In the world that we live in today, it is important to be able to voice your opinions unashamedly. Writing has given me that opportunity, and every day, I continue to be inspired by its ability to do just that. I was first truly introduced to writing when I attended the midnight screening of “Man of Steel” in 2013. Full of memorable moments and lines that stuck in my head days after I saw the movie, the film demonstrated the power of a well-written piece. A curious 13-year-old, I looked up the film’s official script as soon as it became available and read through the entire thing in one sitting, subsequently watching analysis videos online. 

 

I decided to create my own blog, writing movie reviews and providing criticism in the vein of the analysis videos I had binged previously. I continued to develop my website, writing about every film I saw in the theaters, but I wanted to reach an even larger audience. After sharpening my skills and building my résumé over a year with my blog, I applied for my school’s journalism staff. Upon being accepted, I took over the movie critic role for the newspaper, but also learned about the different forms writing could take depending on the topic being written about. I applied these skills to areas apart from film criticism, writing for a Philadelphia-based medical and social service organization’s monthly journal and becoming published in my local newspaper. With every piece I wrote, I improved my diction and tackled a different topic.

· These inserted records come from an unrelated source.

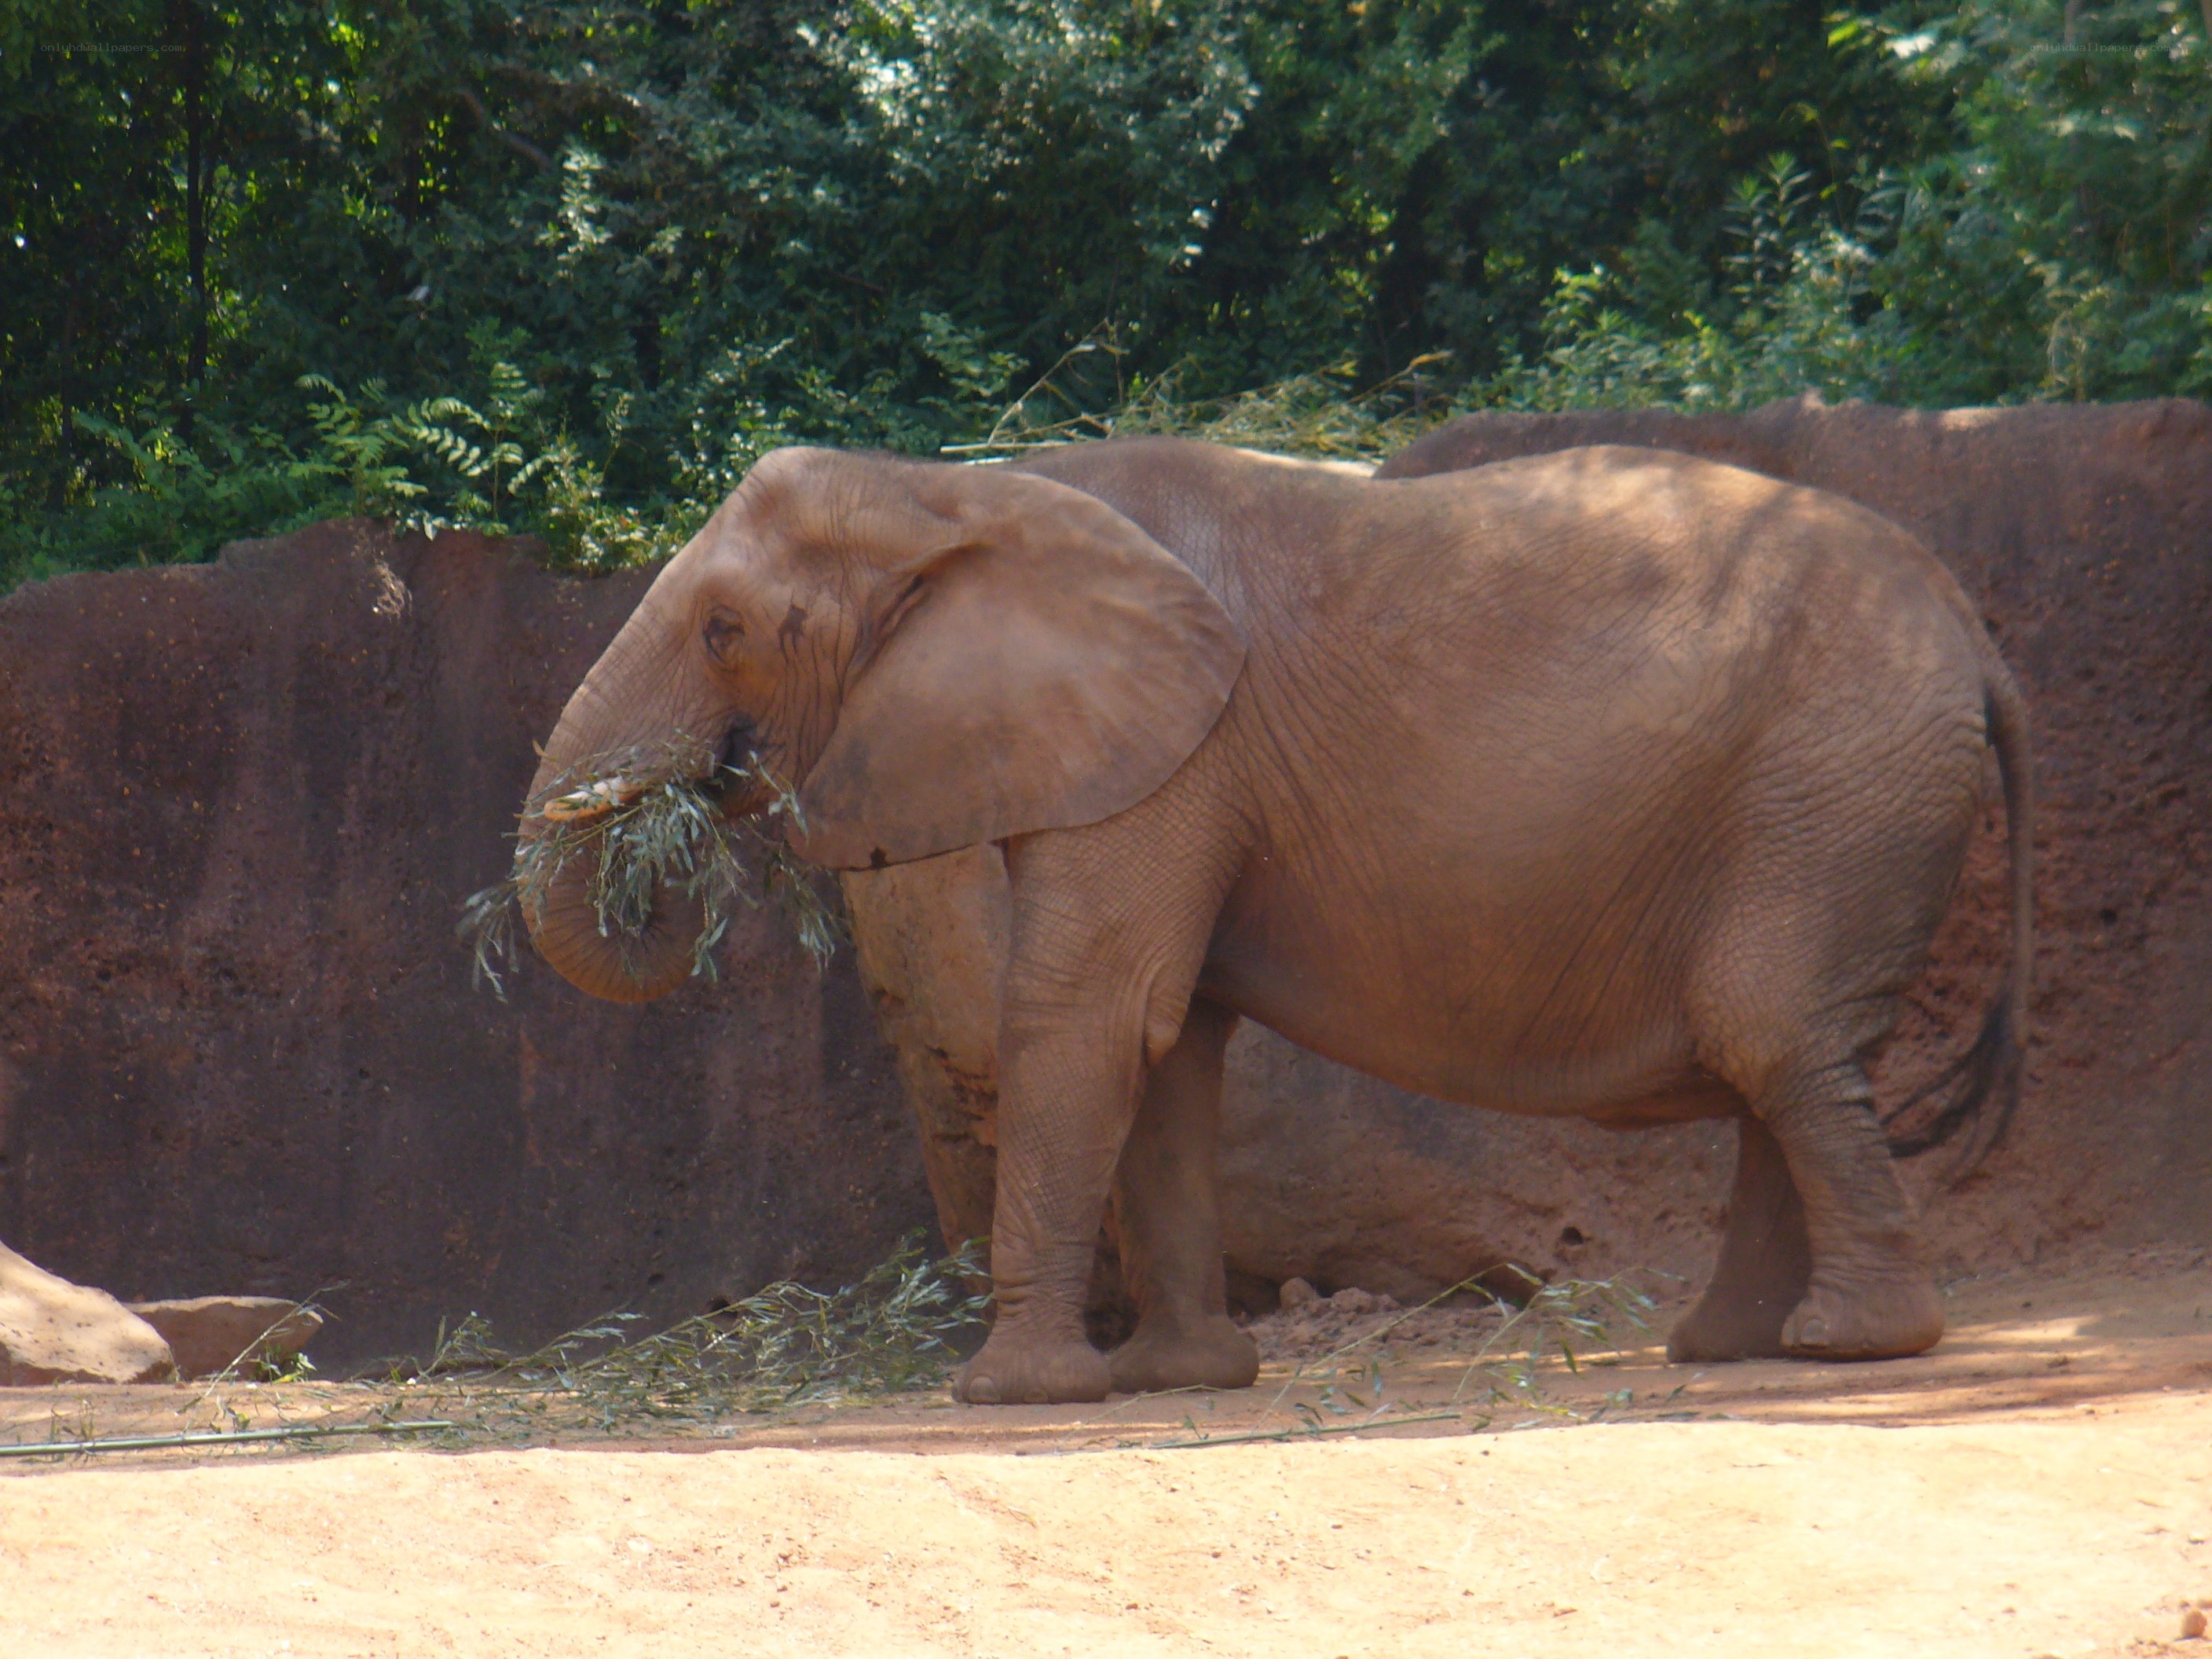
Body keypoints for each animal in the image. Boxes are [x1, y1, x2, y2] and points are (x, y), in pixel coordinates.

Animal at [516, 436, 2033, 1405]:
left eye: (723, 630)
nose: (689, 829)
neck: (962, 488)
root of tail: (1977, 634)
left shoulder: (1178, 753)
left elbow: (1085, 1012)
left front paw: (1012, 1396)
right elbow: (1170, 1042)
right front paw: (1178, 1379)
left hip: (1832, 788)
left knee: (1772, 1034)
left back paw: (1850, 1351)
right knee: (1786, 1056)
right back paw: (1739, 1351)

Doing some research on how I could gain some more expertise, I attended a class at UCLA this past summer and gained valuable insight on how one’s writing can always be improved, but also how writing can be used as an outlet to express opinions. It has since dawned upon me that writing was exactly that for me: an outlet. I hope to further this outlet at a UC campus by taking rhetoric classes and joining the newspaper staff. It is my goal that my writing inspires others the way the subject inspired me.